■ WHAT YOU HAVE TO DO:
Return the lines from the line with "Is bbox=[57, 9, 69, 20]: ceiling" up to and including the line with "Answer: behind", reproduced verbatim.

EXCERPTED DATA Start Marker

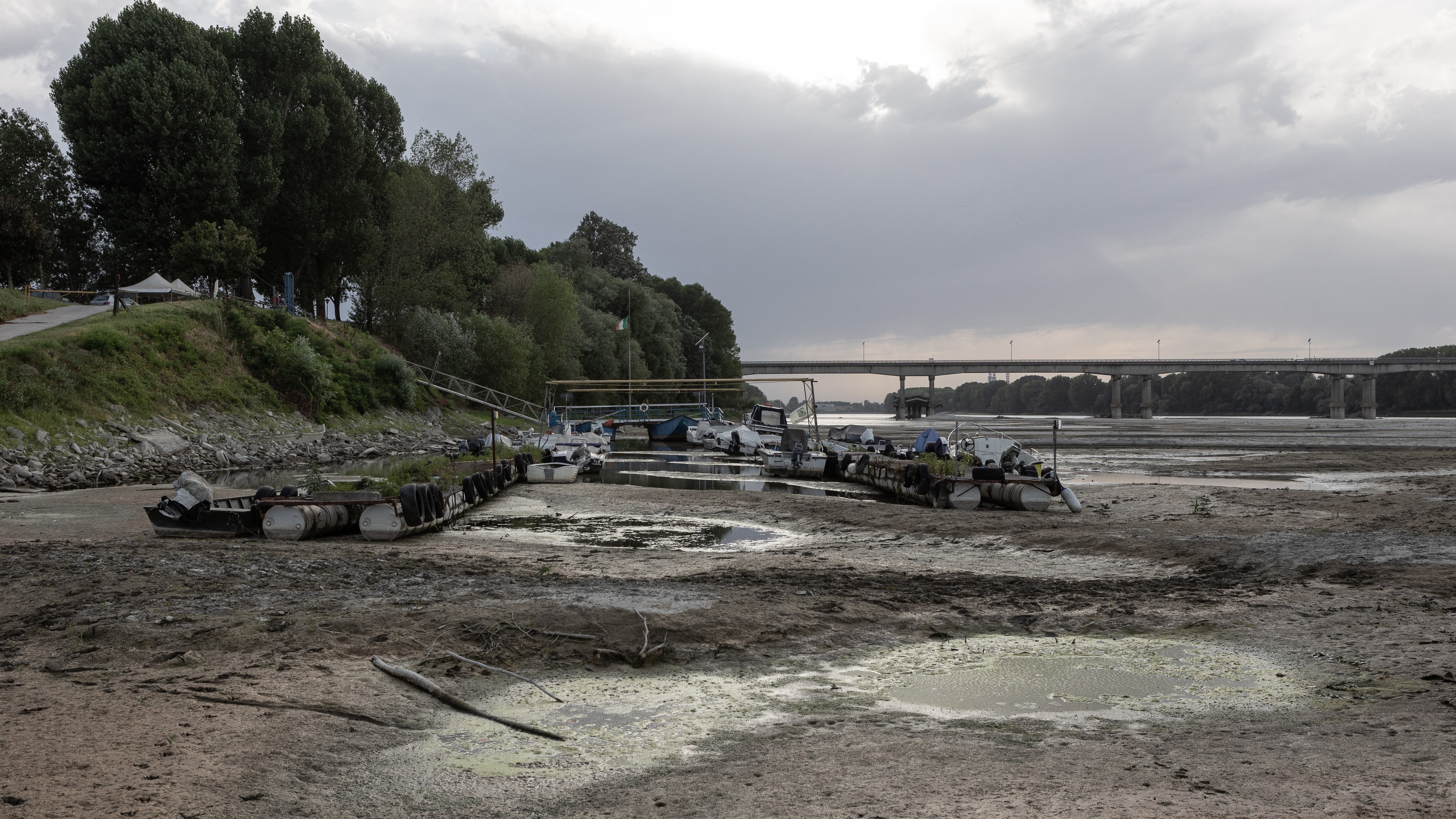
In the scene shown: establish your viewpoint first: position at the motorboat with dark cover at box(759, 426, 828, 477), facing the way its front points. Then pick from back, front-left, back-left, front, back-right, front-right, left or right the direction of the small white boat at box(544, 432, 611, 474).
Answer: left

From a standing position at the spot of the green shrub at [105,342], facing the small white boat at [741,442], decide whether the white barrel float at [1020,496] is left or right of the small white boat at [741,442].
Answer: right

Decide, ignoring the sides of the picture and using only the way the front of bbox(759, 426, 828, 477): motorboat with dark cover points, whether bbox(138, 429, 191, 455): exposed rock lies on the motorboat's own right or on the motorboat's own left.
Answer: on the motorboat's own left

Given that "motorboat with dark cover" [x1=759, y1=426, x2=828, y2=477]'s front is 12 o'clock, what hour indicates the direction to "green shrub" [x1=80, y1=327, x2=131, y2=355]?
The green shrub is roughly at 9 o'clock from the motorboat with dark cover.

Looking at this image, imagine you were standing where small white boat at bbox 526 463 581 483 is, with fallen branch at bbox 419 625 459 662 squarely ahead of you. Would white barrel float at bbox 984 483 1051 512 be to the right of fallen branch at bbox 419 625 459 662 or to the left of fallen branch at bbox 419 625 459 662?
left

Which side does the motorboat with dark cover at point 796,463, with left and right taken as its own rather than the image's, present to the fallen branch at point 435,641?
back

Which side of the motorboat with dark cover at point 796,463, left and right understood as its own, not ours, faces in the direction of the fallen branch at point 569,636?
back

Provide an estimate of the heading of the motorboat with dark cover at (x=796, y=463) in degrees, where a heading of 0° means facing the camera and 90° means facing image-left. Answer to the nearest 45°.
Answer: approximately 180°

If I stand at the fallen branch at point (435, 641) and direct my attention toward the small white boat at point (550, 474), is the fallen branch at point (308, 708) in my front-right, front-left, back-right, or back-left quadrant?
back-left
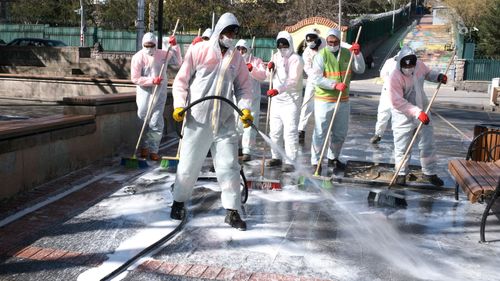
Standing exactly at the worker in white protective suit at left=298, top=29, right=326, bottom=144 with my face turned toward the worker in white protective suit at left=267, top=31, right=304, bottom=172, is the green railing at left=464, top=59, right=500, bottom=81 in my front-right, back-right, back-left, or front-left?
back-left

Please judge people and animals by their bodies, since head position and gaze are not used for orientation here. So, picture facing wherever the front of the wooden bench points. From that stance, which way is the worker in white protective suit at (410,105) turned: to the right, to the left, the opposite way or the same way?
to the left

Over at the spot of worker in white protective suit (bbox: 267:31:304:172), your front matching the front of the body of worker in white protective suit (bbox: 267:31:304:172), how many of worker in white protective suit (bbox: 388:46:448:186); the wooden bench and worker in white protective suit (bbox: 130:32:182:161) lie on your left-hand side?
2

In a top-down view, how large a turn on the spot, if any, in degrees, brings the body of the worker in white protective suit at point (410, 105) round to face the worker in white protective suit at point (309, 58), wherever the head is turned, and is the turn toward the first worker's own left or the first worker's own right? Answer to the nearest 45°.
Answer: approximately 180°

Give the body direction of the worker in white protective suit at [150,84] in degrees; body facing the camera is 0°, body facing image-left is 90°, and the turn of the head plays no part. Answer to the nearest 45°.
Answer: approximately 0°

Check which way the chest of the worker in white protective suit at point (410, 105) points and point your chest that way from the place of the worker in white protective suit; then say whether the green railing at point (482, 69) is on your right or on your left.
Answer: on your left

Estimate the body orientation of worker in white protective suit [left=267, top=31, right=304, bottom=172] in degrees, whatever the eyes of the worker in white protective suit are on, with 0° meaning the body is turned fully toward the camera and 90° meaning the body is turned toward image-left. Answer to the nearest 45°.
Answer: approximately 45°

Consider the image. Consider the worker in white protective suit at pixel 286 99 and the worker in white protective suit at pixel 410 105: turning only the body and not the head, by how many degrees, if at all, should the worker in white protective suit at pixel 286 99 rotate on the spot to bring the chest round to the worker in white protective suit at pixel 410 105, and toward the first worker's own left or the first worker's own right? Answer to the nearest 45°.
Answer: approximately 90° to the first worker's own left
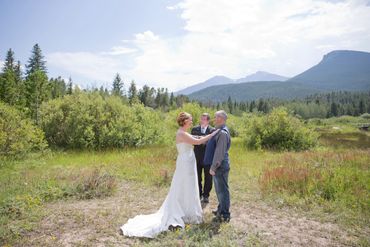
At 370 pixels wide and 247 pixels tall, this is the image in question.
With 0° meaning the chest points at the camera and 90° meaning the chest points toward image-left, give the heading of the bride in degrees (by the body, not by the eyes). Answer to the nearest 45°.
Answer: approximately 270°

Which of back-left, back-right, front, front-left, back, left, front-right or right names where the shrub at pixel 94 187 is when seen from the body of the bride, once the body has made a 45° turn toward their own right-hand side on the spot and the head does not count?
back

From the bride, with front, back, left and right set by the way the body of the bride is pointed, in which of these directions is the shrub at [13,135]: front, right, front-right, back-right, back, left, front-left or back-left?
back-left

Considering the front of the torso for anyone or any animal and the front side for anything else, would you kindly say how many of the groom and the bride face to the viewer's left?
1

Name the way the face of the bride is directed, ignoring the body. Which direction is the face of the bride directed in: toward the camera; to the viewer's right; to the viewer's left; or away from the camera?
to the viewer's right

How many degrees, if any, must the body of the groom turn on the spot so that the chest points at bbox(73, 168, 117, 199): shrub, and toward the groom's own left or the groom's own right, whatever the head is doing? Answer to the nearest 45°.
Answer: approximately 45° to the groom's own right

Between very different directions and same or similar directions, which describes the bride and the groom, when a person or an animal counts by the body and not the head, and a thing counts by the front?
very different directions

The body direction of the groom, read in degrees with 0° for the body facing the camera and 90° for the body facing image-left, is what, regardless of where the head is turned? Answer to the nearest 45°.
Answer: approximately 90°

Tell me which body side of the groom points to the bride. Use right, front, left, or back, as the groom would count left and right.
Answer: front
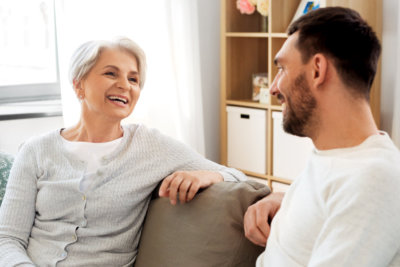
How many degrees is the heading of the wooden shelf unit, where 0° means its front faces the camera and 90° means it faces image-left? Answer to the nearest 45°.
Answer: approximately 45°

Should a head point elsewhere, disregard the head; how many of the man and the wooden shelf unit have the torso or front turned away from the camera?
0

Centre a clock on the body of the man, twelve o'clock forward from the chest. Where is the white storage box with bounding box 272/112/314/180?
The white storage box is roughly at 3 o'clock from the man.

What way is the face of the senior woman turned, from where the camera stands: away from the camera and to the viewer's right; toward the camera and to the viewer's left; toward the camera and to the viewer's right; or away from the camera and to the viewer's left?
toward the camera and to the viewer's right

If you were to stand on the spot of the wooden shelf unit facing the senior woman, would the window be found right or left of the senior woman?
right

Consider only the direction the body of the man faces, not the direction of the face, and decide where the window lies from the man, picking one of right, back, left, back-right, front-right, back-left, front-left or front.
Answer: front-right

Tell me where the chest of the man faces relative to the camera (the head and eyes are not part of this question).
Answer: to the viewer's left

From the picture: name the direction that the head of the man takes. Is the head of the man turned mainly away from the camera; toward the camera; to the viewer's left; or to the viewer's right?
to the viewer's left
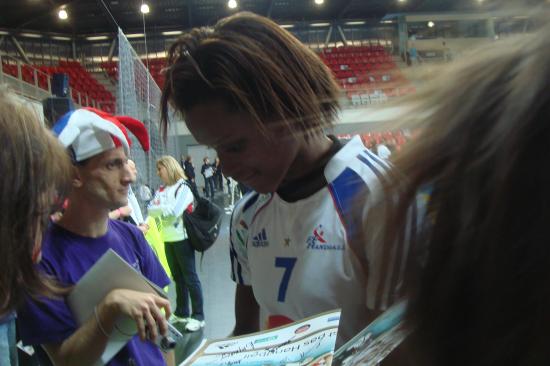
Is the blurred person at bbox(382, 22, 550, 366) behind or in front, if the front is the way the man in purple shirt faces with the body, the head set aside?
in front

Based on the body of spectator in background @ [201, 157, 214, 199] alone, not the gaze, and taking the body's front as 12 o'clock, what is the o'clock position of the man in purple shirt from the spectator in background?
The man in purple shirt is roughly at 12 o'clock from the spectator in background.

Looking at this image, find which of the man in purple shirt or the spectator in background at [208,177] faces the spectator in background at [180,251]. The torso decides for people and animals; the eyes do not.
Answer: the spectator in background at [208,177]

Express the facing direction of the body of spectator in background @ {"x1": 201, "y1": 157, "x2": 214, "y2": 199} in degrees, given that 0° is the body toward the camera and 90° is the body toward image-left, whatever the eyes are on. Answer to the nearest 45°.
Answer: approximately 0°

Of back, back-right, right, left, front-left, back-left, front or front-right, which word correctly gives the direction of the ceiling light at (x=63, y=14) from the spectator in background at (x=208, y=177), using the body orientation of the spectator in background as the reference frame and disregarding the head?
back-right

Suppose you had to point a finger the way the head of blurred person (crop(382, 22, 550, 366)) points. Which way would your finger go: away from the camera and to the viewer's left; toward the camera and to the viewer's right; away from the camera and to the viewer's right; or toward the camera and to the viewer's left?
away from the camera and to the viewer's left

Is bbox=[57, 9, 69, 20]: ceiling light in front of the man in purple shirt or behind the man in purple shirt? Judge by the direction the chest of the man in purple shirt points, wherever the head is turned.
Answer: behind

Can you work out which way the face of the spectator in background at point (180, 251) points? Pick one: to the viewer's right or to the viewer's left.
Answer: to the viewer's left

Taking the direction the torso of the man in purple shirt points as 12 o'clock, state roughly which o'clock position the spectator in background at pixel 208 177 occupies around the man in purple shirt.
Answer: The spectator in background is roughly at 8 o'clock from the man in purple shirt.

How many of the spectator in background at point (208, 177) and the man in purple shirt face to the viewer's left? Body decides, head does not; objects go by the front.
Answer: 0

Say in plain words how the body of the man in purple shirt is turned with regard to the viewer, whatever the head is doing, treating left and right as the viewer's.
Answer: facing the viewer and to the right of the viewer

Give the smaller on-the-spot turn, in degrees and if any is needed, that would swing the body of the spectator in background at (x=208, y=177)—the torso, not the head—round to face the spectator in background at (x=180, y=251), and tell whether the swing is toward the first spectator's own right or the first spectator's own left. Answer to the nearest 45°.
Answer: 0° — they already face them

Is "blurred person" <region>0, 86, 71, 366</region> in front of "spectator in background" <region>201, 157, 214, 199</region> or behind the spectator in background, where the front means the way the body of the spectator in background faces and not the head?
in front
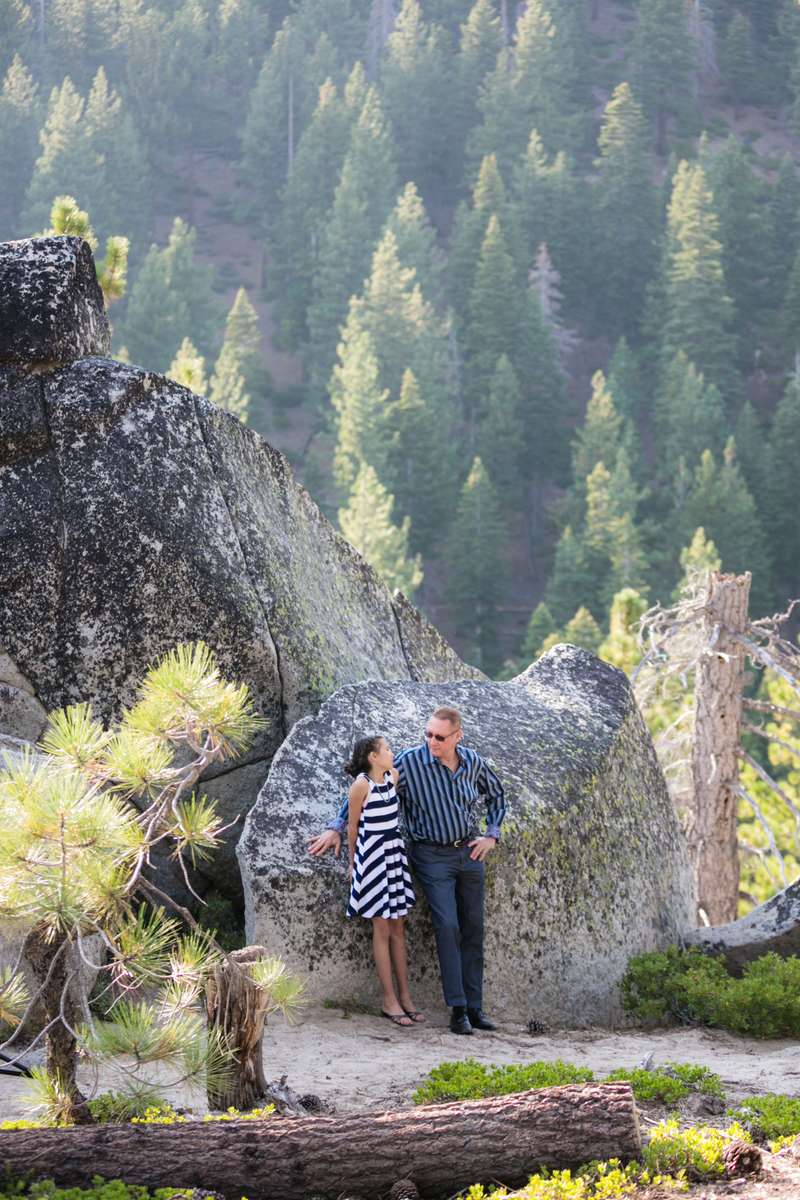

EXCERPTED DATA End Marker

■ WRITTEN ANSWER:
Is bbox=[57, 9, 69, 20]: ceiling light in front of the man in purple shirt or behind the man in purple shirt? Judge by the direction the chest of the man in purple shirt points, wherever the head is turned.
Answer: behind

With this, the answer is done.